__Problem__: Leave every entry as it is and write the data out in full.

(Data excerpts)
- - -

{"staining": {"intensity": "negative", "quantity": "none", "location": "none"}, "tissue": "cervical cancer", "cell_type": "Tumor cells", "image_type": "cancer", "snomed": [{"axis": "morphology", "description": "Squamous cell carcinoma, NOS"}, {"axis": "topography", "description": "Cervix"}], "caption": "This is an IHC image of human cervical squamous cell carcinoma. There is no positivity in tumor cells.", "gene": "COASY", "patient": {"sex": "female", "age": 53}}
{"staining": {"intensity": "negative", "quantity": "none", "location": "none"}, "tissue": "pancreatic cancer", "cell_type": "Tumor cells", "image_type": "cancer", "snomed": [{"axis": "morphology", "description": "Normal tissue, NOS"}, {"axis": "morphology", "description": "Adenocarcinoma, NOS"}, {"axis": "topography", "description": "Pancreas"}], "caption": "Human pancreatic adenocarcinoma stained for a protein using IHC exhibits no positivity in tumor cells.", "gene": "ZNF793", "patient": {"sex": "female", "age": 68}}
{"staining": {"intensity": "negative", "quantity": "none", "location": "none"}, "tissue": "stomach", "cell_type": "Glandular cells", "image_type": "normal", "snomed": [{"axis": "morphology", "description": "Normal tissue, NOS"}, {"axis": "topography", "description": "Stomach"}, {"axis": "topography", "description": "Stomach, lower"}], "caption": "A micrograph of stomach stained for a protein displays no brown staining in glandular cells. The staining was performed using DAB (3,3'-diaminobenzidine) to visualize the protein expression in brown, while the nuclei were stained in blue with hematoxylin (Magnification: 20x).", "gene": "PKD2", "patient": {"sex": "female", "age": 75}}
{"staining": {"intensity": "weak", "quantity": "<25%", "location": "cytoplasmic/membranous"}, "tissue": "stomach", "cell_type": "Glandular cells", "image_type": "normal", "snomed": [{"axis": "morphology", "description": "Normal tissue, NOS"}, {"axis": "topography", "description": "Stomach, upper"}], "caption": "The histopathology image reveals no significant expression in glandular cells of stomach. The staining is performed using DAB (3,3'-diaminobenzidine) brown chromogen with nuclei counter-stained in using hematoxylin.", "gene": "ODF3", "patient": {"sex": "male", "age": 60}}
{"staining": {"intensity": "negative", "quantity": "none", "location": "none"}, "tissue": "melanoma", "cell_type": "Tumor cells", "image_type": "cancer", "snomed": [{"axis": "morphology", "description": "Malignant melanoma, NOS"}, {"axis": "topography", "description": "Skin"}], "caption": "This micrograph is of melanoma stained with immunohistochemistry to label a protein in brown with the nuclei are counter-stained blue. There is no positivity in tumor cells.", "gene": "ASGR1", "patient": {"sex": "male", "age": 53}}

- - -

__Task response__:
{"staining": {"intensity": "negative", "quantity": "none", "location": "none"}, "tissue": "cervical cancer", "cell_type": "Tumor cells", "image_type": "cancer", "snomed": [{"axis": "morphology", "description": "Squamous cell carcinoma, NOS"}, {"axis": "topography", "description": "Cervix"}], "caption": "This is an IHC image of human cervical squamous cell carcinoma. There is no positivity in tumor cells.", "gene": "COASY", "patient": {"sex": "female", "age": 53}}
{"staining": {"intensity": "negative", "quantity": "none", "location": "none"}, "tissue": "pancreatic cancer", "cell_type": "Tumor cells", "image_type": "cancer", "snomed": [{"axis": "morphology", "description": "Normal tissue, NOS"}, {"axis": "morphology", "description": "Adenocarcinoma, NOS"}, {"axis": "topography", "description": "Pancreas"}], "caption": "Human pancreatic adenocarcinoma stained for a protein using IHC exhibits no positivity in tumor cells.", "gene": "ZNF793", "patient": {"sex": "female", "age": 68}}
{"staining": {"intensity": "negative", "quantity": "none", "location": "none"}, "tissue": "stomach", "cell_type": "Glandular cells", "image_type": "normal", "snomed": [{"axis": "morphology", "description": "Normal tissue, NOS"}, {"axis": "topography", "description": "Stomach"}, {"axis": "topography", "description": "Stomach, lower"}], "caption": "A micrograph of stomach stained for a protein displays no brown staining in glandular cells. The staining was performed using DAB (3,3'-diaminobenzidine) to visualize the protein expression in brown, while the nuclei were stained in blue with hematoxylin (Magnification: 20x).", "gene": "PKD2", "patient": {"sex": "female", "age": 75}}
{"staining": {"intensity": "weak", "quantity": "<25%", "location": "cytoplasmic/membranous"}, "tissue": "stomach", "cell_type": "Glandular cells", "image_type": "normal", "snomed": [{"axis": "morphology", "description": "Normal tissue, NOS"}, {"axis": "topography", "description": "Stomach, upper"}], "caption": "The histopathology image reveals no significant expression in glandular cells of stomach. The staining is performed using DAB (3,3'-diaminobenzidine) brown chromogen with nuclei counter-stained in using hematoxylin.", "gene": "ODF3", "patient": {"sex": "male", "age": 60}}
{"staining": {"intensity": "negative", "quantity": "none", "location": "none"}, "tissue": "melanoma", "cell_type": "Tumor cells", "image_type": "cancer", "snomed": [{"axis": "morphology", "description": "Malignant melanoma, NOS"}, {"axis": "topography", "description": "Skin"}], "caption": "This micrograph is of melanoma stained with immunohistochemistry to label a protein in brown with the nuclei are counter-stained blue. There is no positivity in tumor cells.", "gene": "ASGR1", "patient": {"sex": "male", "age": 53}}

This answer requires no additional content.